The improvement in gross job creation and hiring reported by the JOLTS report matches the strong net job creation numbers from the more widely watched monthly employment report.
Friday’s job report showed the U.S. adding 321,000 jobs in November and the unemployment rate holding steady at 5.8 percent, the latest evidence that the labor market’s progress has accelerated throughout 2014.
Tuesday’s JOLTS report contains finer detail about the state of the job market, although it tends not to move markets as the monthly jobs report does because it comes out on a one-month lag.
Total separations, including layoffs, quits and firings, remained steady in October, according to the BLS.
Quits, which are usually interpreted as a vote of confidence in the labor market, declined slightly in the month to 2.72 after a big jump in September from 2.51 to 2.74 million. The quits rate ticked down from 2 percent to 1.9 percent.
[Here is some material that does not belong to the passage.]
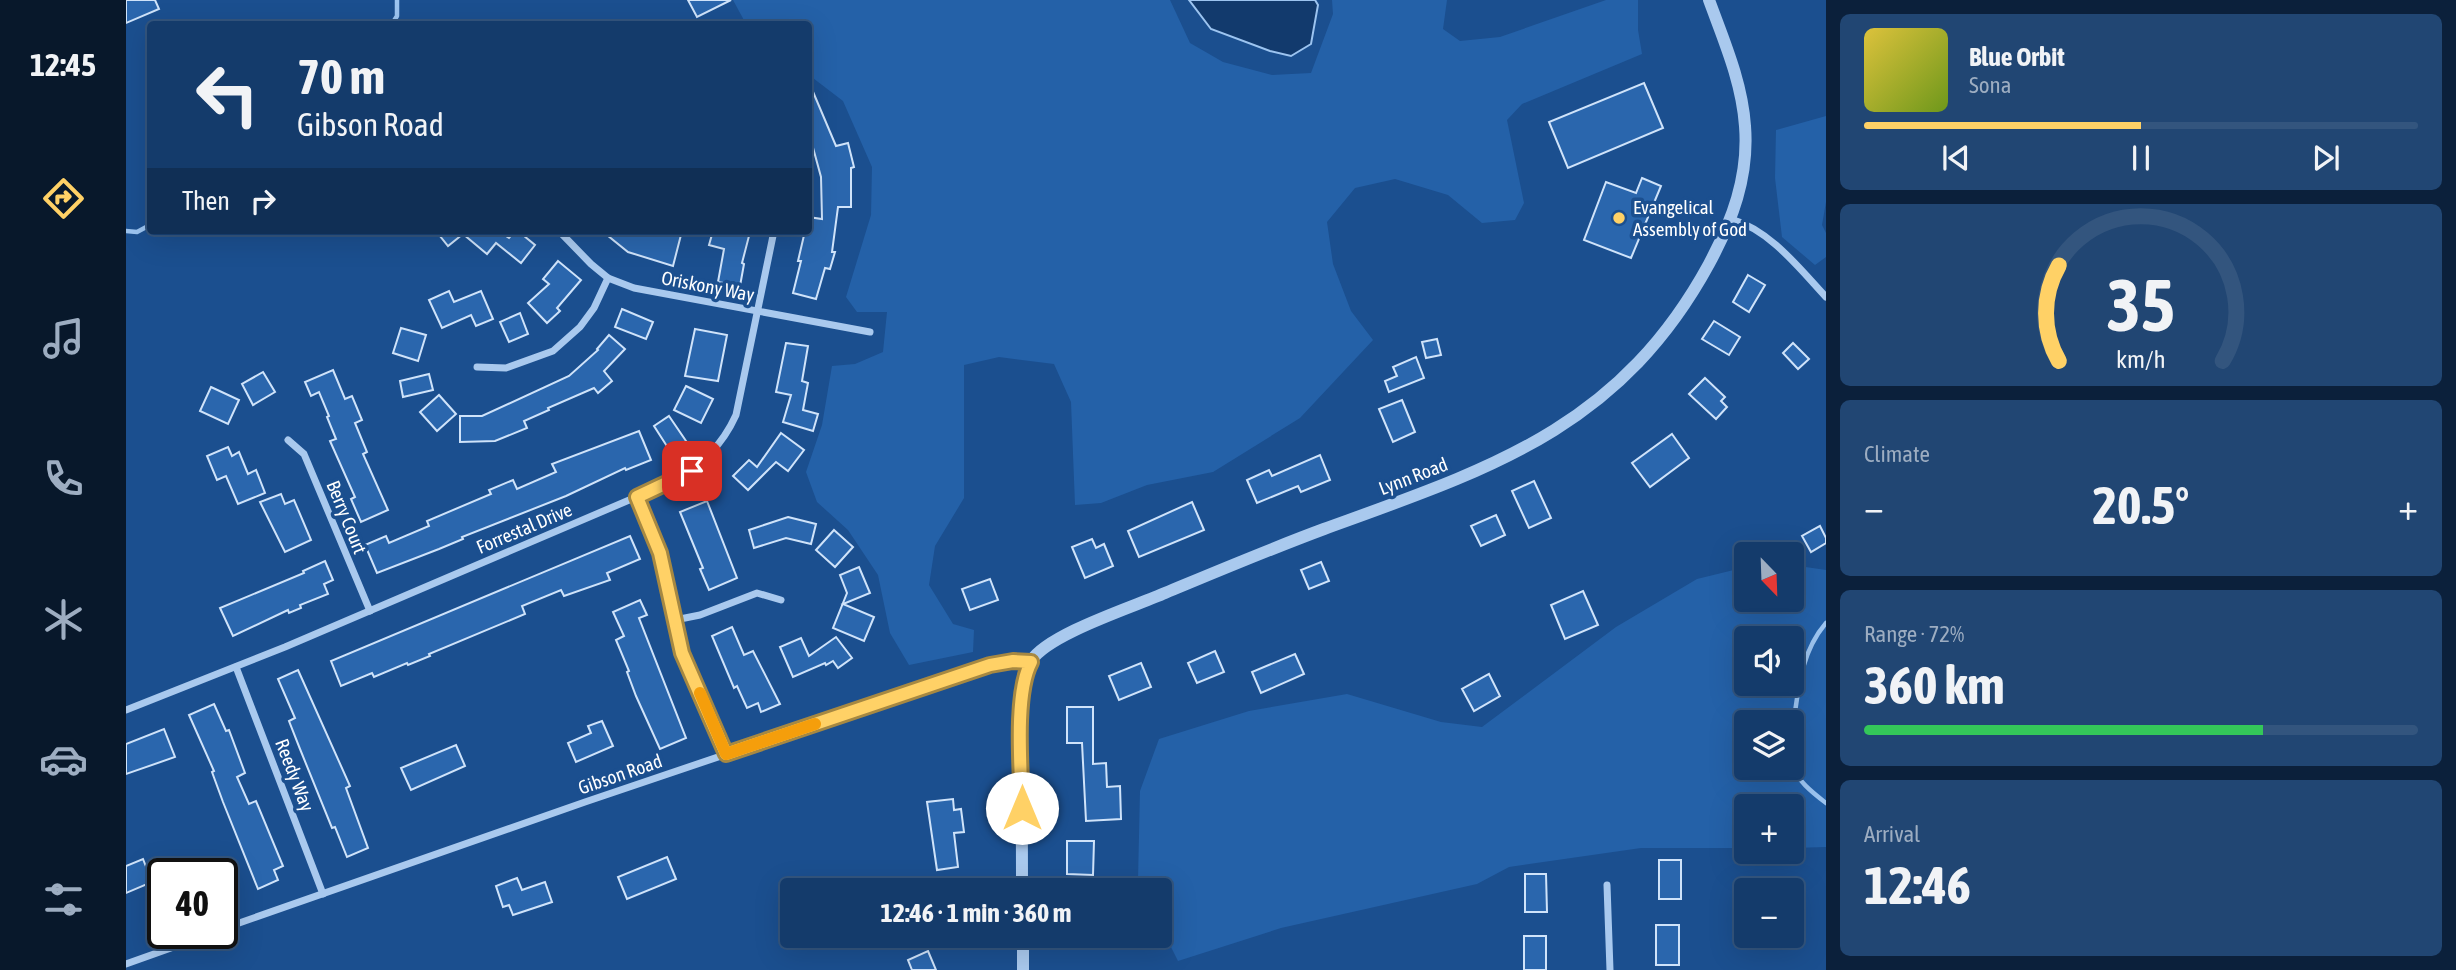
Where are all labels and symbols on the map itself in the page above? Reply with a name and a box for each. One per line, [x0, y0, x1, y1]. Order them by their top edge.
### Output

A normal, healthy level is just above 2 percent.
Quits and other indicators of job market churn feed into the evidence that Federal Reserve officials review in making decisions about monetary policy.
Fed officials are scheduled to meet in Washington next week to set the central bank’s monetary policy. A key question facing Chairwoman Janet Yellen and other members is whether the job market has improved to the extent that they can move up the expected date of the first increase in short-term interest rates since the recession began.
Currently, the Fed’s monetary policy statement guarantees that rate hikes will not come for a “considerable time.” But Yellen and others have stressed that their decisions will be based on incoming data. Following the recent run of positive news about the economy, investors will be looking out for the possibility that the “considerable time” language is dropped in the Fed’s official statement next Wednesday.